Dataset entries
——

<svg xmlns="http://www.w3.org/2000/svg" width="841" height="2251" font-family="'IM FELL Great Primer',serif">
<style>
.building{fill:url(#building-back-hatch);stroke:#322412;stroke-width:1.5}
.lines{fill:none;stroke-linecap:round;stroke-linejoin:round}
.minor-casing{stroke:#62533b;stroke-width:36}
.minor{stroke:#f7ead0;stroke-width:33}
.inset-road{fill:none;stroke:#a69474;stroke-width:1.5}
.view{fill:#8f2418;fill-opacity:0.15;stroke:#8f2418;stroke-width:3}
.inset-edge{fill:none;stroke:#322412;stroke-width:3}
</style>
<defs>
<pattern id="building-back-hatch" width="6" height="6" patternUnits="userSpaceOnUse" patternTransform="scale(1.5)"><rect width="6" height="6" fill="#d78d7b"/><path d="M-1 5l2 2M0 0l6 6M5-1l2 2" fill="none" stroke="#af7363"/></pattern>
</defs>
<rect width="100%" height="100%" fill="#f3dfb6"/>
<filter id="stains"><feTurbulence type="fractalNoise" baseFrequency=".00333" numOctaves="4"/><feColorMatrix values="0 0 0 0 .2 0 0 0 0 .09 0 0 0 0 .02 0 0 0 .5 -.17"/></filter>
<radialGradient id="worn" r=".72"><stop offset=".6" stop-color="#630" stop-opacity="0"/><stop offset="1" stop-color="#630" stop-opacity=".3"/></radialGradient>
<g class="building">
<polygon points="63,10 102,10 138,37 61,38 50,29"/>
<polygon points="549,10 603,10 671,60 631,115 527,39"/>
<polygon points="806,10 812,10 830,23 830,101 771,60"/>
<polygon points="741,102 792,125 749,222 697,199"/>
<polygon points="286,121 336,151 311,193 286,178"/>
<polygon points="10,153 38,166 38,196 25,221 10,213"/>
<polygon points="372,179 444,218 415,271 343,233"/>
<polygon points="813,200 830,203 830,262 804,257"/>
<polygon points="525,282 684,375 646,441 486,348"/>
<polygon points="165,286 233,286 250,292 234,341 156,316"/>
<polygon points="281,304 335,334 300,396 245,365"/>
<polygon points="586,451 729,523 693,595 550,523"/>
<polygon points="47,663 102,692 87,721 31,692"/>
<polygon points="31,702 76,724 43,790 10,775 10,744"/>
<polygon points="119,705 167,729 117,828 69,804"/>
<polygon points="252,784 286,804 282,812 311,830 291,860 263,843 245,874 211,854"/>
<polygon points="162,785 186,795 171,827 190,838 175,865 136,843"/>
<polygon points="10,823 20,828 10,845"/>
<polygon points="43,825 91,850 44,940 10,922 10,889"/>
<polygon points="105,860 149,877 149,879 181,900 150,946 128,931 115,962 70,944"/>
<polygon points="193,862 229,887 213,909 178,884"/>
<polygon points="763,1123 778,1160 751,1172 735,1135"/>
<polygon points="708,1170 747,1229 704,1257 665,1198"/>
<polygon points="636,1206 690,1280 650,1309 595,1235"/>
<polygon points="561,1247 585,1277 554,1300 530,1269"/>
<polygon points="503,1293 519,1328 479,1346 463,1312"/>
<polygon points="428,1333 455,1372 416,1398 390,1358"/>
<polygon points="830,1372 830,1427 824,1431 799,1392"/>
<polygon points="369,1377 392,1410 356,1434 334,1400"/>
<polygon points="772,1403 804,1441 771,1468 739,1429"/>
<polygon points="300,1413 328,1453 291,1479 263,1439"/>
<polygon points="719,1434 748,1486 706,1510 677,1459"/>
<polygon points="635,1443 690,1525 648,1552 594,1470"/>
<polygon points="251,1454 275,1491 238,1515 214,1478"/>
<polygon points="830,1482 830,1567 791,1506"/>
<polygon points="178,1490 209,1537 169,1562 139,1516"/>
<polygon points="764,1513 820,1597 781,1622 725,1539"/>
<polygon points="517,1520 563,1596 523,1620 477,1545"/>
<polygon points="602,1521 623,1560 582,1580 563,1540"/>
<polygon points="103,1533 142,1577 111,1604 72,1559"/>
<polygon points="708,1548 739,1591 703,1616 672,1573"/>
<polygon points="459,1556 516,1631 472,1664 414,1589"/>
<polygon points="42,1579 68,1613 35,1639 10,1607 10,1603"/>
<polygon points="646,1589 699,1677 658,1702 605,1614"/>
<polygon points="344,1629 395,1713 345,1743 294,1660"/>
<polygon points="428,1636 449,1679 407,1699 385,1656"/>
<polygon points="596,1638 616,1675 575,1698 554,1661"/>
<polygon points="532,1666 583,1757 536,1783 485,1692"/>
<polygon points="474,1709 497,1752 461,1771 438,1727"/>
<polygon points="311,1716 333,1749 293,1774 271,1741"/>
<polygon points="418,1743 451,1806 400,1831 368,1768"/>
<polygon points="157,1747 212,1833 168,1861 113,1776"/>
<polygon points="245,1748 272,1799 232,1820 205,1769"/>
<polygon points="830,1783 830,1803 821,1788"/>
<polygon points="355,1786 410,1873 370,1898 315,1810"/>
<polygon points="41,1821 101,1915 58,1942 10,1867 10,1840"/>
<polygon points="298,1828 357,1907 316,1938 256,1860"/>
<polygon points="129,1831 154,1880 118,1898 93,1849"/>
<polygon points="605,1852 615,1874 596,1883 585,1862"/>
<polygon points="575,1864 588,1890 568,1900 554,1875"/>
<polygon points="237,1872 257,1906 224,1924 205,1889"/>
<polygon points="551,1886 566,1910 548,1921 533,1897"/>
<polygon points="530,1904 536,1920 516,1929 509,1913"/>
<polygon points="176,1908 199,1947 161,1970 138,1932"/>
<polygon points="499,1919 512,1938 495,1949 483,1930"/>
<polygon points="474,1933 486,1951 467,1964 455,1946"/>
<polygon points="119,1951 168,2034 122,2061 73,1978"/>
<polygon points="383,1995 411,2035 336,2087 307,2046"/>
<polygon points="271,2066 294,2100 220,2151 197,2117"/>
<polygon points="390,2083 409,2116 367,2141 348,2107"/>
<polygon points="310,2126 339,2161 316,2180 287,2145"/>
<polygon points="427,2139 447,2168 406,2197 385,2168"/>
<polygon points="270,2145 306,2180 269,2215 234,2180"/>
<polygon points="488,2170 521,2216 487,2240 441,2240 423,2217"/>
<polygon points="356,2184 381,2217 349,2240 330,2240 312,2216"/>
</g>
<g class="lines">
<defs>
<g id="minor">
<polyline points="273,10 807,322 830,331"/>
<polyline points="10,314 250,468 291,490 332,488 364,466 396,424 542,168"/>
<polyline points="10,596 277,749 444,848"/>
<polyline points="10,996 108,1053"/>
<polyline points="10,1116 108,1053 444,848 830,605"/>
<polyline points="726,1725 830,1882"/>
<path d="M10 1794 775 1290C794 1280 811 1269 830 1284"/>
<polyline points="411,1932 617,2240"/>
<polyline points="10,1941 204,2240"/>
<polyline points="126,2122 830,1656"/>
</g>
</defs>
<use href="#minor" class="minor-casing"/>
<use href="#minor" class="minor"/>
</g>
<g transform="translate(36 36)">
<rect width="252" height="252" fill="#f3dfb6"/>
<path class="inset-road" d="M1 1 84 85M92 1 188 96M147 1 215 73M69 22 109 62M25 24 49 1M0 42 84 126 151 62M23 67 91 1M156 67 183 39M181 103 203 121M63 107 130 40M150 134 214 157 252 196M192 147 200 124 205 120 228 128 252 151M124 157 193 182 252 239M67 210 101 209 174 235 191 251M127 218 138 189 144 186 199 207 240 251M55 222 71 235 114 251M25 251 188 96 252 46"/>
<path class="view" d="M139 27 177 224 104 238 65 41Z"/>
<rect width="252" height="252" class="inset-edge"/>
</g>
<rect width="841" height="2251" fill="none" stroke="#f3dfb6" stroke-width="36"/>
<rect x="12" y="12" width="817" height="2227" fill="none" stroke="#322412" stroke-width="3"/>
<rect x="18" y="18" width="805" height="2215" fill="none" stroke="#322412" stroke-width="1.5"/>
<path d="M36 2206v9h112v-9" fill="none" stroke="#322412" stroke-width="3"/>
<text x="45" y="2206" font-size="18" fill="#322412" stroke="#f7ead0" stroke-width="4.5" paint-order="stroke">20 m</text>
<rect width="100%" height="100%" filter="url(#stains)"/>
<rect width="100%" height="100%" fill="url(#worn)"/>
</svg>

——

Task brief: Each line in which the string "lines" is found must be copied from the data.

Answer space:
.lines{fill:none;stroke-linecap:round;stroke-linejoin:round}
<g class="lines">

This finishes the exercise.